Para Tonneman, la felicidad de aquel día se vio menoscabada por el recuerdo de su pesadilla y su preocupación por Abigail. Debería haberla visitado, en lugar de comportarse como un cobarde y huir con Mariana al campo.
El hedor de la fábrica de cola al otro lado de Richmond Hill lo devolvió a la realidad. Mariana se había llevado el pañuelo a la nariz. Tonneman la miró. Estaba encantadora cabalgando a su lado. Ardía en deseos de contarle su sueño, pero se contuvo.
– ¿Te inquieta algo más, John?
Él suspiró.
– Te enfadarás…
Ella lo miró fijamente. Ahora me hablará de Abigail Willard, pensó. Espoleando al caballo con las rodillas, se adelantó, se volvió y esperó a que la alcanzara.
– Dime.
– Nunca te ha gustado Jamie, ¿verdad?
Jamie -pensó ella-; Jamie, no Abigail. Se sintió de nuevo contenta.
– No. Sólo piensa en sí mismo y sus intereses. Es capaz de pisotearte a ti y todos nosotros con tal de conseguir lo que quiere. Siempre ha sido así, John, pero te niegas a verlo.
Tonneman reflexionaba sobre esas palabras cuando divisaron las chimeneas de Richmond Hill. Salvo por las lánguidas espirales de humo, no había señales de vida. Pasaron por delante de la suntuosa mansión de Jamie en silencio, Mariana contenta por no hablar más de él, Tonneman absorto, evocando la pesadilla con todos los estremecedores detalles.
– Me temo que fue Jamie quien mató a Emma Greenaway, tal vez porque los sorprendió juntos, también a G retel.
– Oh, John. -Mariana guardó silencio unos instantes. Luego agregó-: Hickey, ¿recuerdas?, dijo: «¿Cuál de ellas era Gretel?»A Tonneman se le llenaron los ojos de lágrimas que no trató de ocultar. Su congoja conmovió a Mariana.
– Todo ocurrió hace mucho, querido.
– Lo sé, pero debo esclarecerlo.
– Tienes buen corazón.
El sonrió con el rostro todavía surcado de lágrimas.
– Si no fuera por el hedor que nos rodea, podríamos detenernos aquí…

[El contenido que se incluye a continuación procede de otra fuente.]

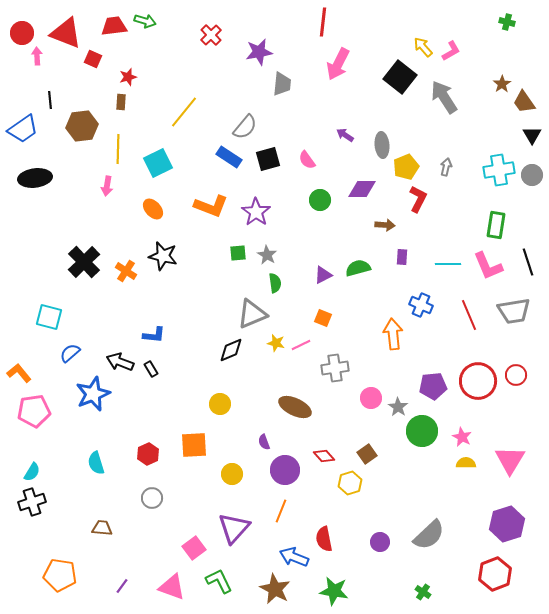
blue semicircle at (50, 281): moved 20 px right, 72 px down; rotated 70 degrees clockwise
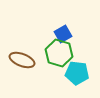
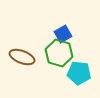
brown ellipse: moved 3 px up
cyan pentagon: moved 2 px right
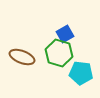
blue square: moved 2 px right
cyan pentagon: moved 2 px right
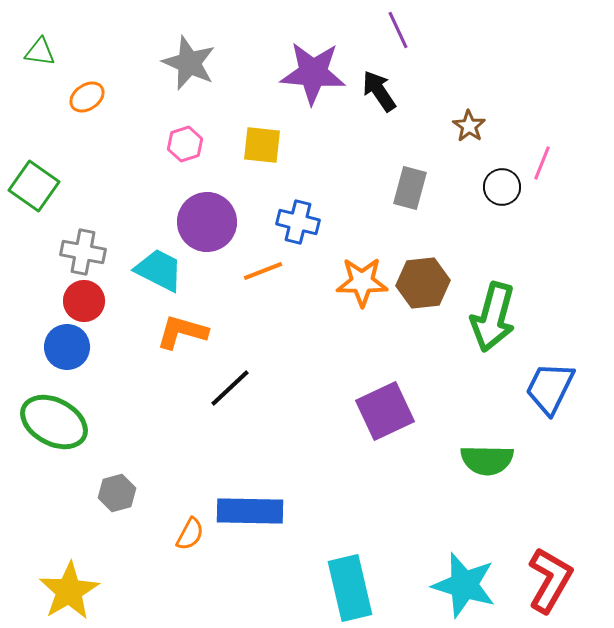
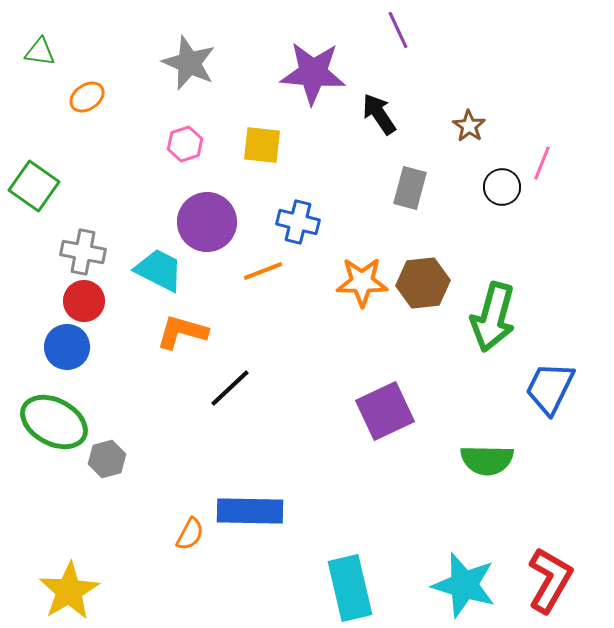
black arrow: moved 23 px down
gray hexagon: moved 10 px left, 34 px up
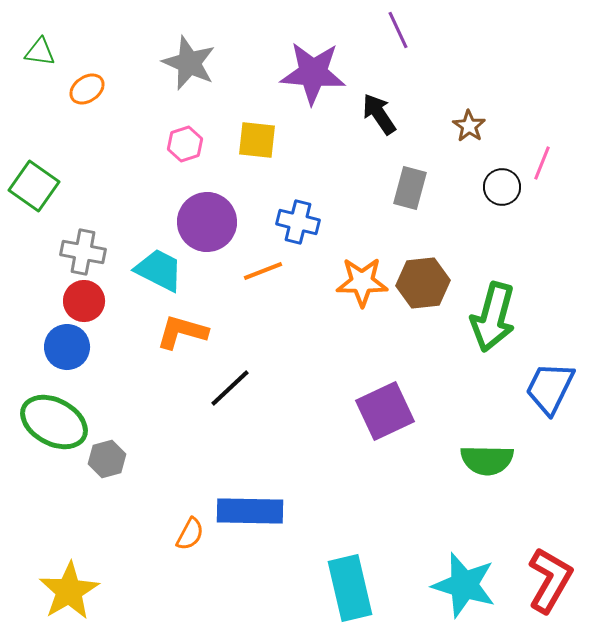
orange ellipse: moved 8 px up
yellow square: moved 5 px left, 5 px up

– Tengo otra propuesta -respondió Mariana con los ojos brillantes-. ¿Te animas a galopar, muchacho?
El percibió el destello de los ojos de su esposa.
– Contigo, cualquier cosa.
Pasaron a toda velocidad por delante del achaparrado edificio de piedra cuyas dos enormes chimeneas expulsaban un humo grasiento y verdoso. Al oeste de la gran construcción se alzaba la casa del matarife de caballos. También se sacrificaban cerdos allí, y el grito de las aterrorizadas criaturas llegó a los oídos de los jinetes.